A grand jury is considering whether a slots owner misled the state about alleged mob ties.

HARRISBURG - A grand jury investigation involving a Scranton millionaire and a reputed mobster is shaping up as a test of Pennsylvania's oversight of its fledgling casino industry.

The probe, in Dauphin County Court here, is exploring whether Louis A. DeNaples, a power in Scranton's business and civic circles, misled regulators during his successful bid to open a $412 million slots casino in the Poconos.

DeNaples won his license after assuring the state Gaming Control Board that he has no connection with reputed mob boss William "Big Billy" D'Elia.

Rumors of such a tie have dogged DeNaples for years, based in part on unproven information in old investigative reports.

Now the grand jury is digging into those stories again.

D'Elia has been haled before the grand jury to testify, along with a number of his friends and associates. One was Shamsud-din Ali, a Muslim cleric and deal-maker convicted in 2005 in the Philadelphia corruption scandal.

In effect, prosecutors, working with state police, are redoing the background investigation of DeNaples - even though the gaming board has cleared him.

They are excavating DeNaples' fraud conviction from 1978, combing through the gaming board's documents, and turning over uncorroborated allegations about DeNaples and D'Elia found in a six-year-old affidavit compiled by the Internal Revenue Service and state police.

If they turn up damaging information, it could cost DeNaples his license - and deliver a serious blow to the credibility of Pennsylvania's system for scrutinizing and selecting casino operators.

In addition, federal authorities are conducting an inquiry into a business associated with DeNaples - an investigation unrelated to his casino. Details of the federal inquiry could not be learned.

Already, the DeNaples saga has exposed weaknesses in Pennsylvania's regulatory apparatus, and laid bare an ugly bureaucratic feud between the gaming board and the state police.

State police investigators are working closely with the grand jury. But if investigators had any negative information about DeNaples, they refused to share it with the gaming board during DeNaples' hearing - even after Gov. Rendell brokered a deal to make them cooperate.

This mess is in stark contrast with the system in other states.

In New Jersey and elsewhere, independent investigators handle casino background checks. In Pennsylvania, investigators were hired by the highly political gaming board.

New Jersey regulators have been quick to bar owners, executives and firms because of alleged past links to the mob.

Frank Catania, who led New Jersey's Division of Gaming Enforcement for five years, said DeNaples likely would have faced tough going if he tried to open a casino in Atlantic City.

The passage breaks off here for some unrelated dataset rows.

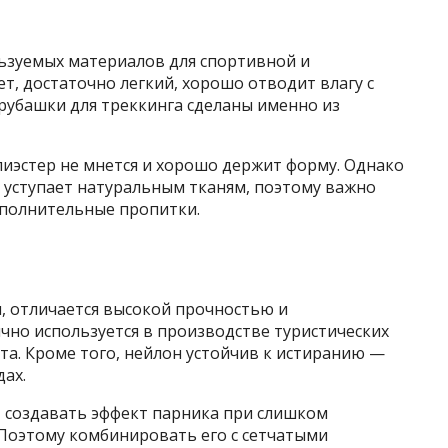
льзуемых материалов для спортивной и
т, достаточно легкий, хорошо отводит влагу с
рубашки для треккинга сделаны именно из
лиэстер не мнется и хорошо держит форму. Однако
н уступает натуральным тканям, поэтому важно
ополнительные пропитки.
, отличается высокой прочностью и
ычно используется в производстве туристических
а. Кроме того, нейлон устойчив к истиранию —
ах.
т создавать эффект парника при слишком
Поэтому комбинировать его с сетчатыми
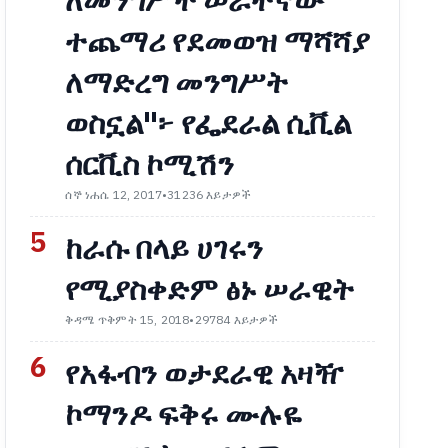
ለመንግሥት ሠራተኛው
ተጨማሪ የደመወዝ ማሻሻያ
ለማድረግ መንግሥት
ወስኗል"፦ የፌደራል ሲቪል
ሰርቪስ ኮሚሽን
ሰኞ ነሐሴ 12, 2017
•
31236 እይታዎች
5
ከራሱ በላይ ሀገሩን
የሚያስቀድም ፅኑ ሠራዊት
ቅዳሜ ጥቅምት 15, 2018
•
29784 እይታዎች
6
የአፋብን ወታደራዊ አዛዥ
ኮማንዶ ፍቅሩ ሙሉዬ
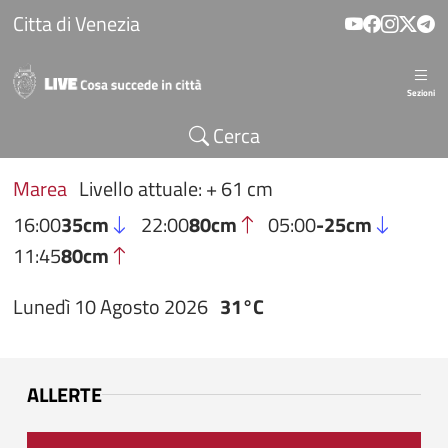
Salta al contenuto principale
Citta di Venezia
Sezioni
Cerca
Marea
Livello attuale: + 61 cm
16:00
35cm
22:00
80cm
05:00
-25cm
11:45
80cm
Lunedì 10 Agosto 2026
31°C
ALLERTE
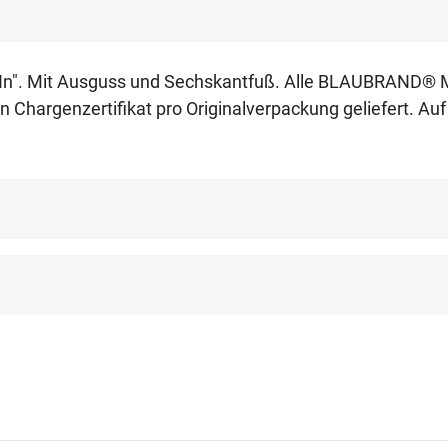
f "In". Mit Ausguss und Sechskantfuß. Alle BLAUBRAND®
argenzertifikat pro Originalverpackung geliefert. Auf A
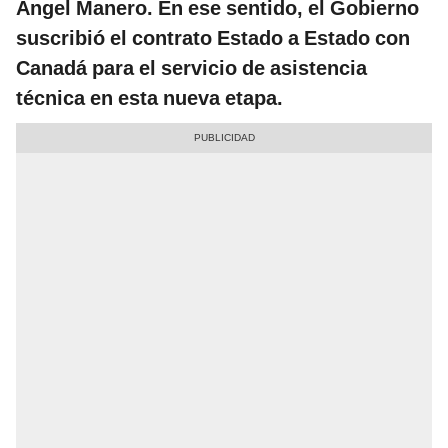
Ángel Manero. En ese sentido, el Gobierno
suscribió el contrato Estado a Estado con
Canadá para el servicio de asistencia
técnica en esta nueva etapa.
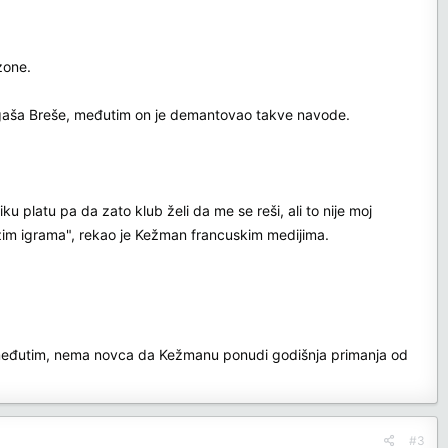
zone.
oligaša Breše, međutim on je demantovao takve navode.
platu pa da zato klub želi da me se reši, ali to nije moj
m igrama", rekao je Kežman francuskim medijima.
a, međutim, nema novca da Kežmanu ponudi godišnja primanja od
#3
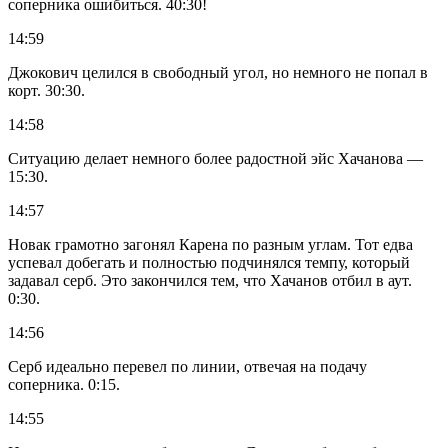
соперника ошибиться. 40:30!
14:59
Джокович целился в свободный угол, но немного не попал в
корт. 30:30.
14:58
Ситуацию делает немного более радостной эйс Хачанова —
15:30.
14:57
Новак грамотно загонял Карена по разным углам. Тот едва
успевал добегать и полностью подчинялся темпу, который
задавал серб. Это закончился тем, что Хачанов отбил в аут.
0:30.
14:56
Серб идеально перевел по линии, отвечая на подачу
соперника. 0:15.
14:55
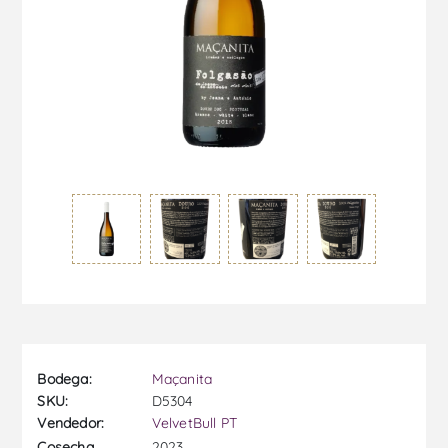
Bodega:
Maçanita
SKU:
D5304
Vendedor:
VelvetBull PT
2023
Cosecha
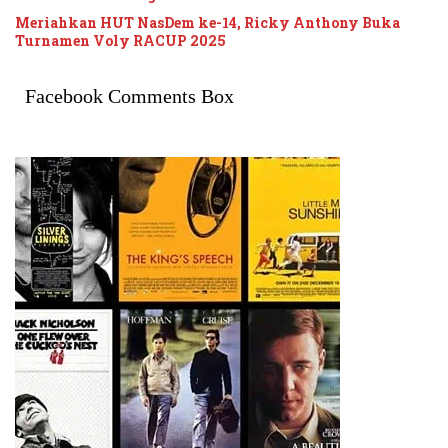
Meriahkan HUT NasDem ke-14, Ricky Anthony Buka
Turnamen Voly RACUP 2025
Facebook Comments Box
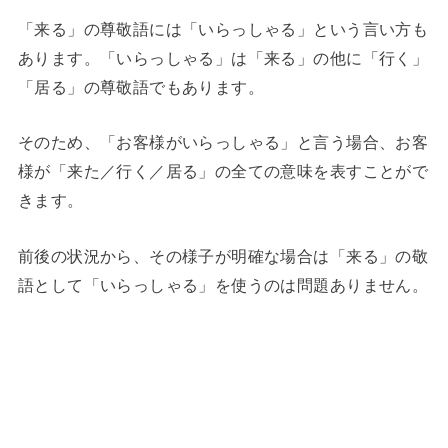
「来る」の尊敬語には「いらっしゃる」という言い方も
あります。「いらっしゃる」は「来る」の他に「行く」
「居る」の尊敬語でもあります。
そのため、「お客様がいらっしゃる」と言う場合、お客
様が「来た／行く／居る」の全ての意味を表すことがで
きます。
前後の状況から、その様子が明確な場合は「来る」の敬
語として「いらっしゃる」を使うのは問題ありません。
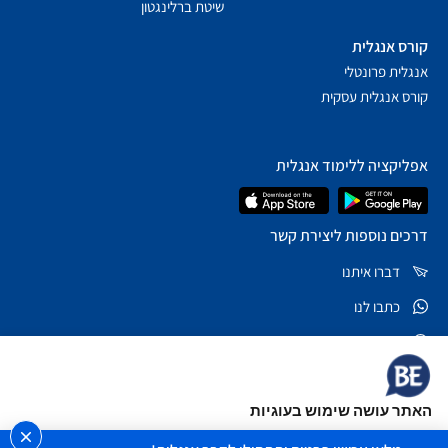
שיטת ברלינגטון
קורס אנגלית
אנגלית פרונטלי
קורס אנגלית עסקית
אפליקציה ללימוד אנגלית
דרכים נוספות ליצירת קשר
דברו איתנו
כתבו לנו
שאלות נפוצות
*5878
האתר עושה שימוש בעוגיות
בקרו אותנו ברשתות
לידיעתך, האתר משתמש בקבצי cookies וטכנולוגיות ניטור נוספות, על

"This is an industry in which you don't have a right to have a license," Catania said. "The industry has just got to be squeaky clean."

Kevin Feeley, a spokesman for DeNaples, declined to comment last week, as did John Donnelly, a DeNaples' lawyer. Previously, Feeley told reporters that DeNaples has "no connection with organized crime. He has no association with Shamsud-din Ali."

 

An influential figure

DeNaples, 66, is a dominant figure in Scranton - and an influential player in Pennsylvania politics.

He owns landfills, quarries, 35,000 acres, auto-parts and forestry-equipment dealerships, and more - almost 90 businesses. He once headed the board of trustees at the University of Scranton.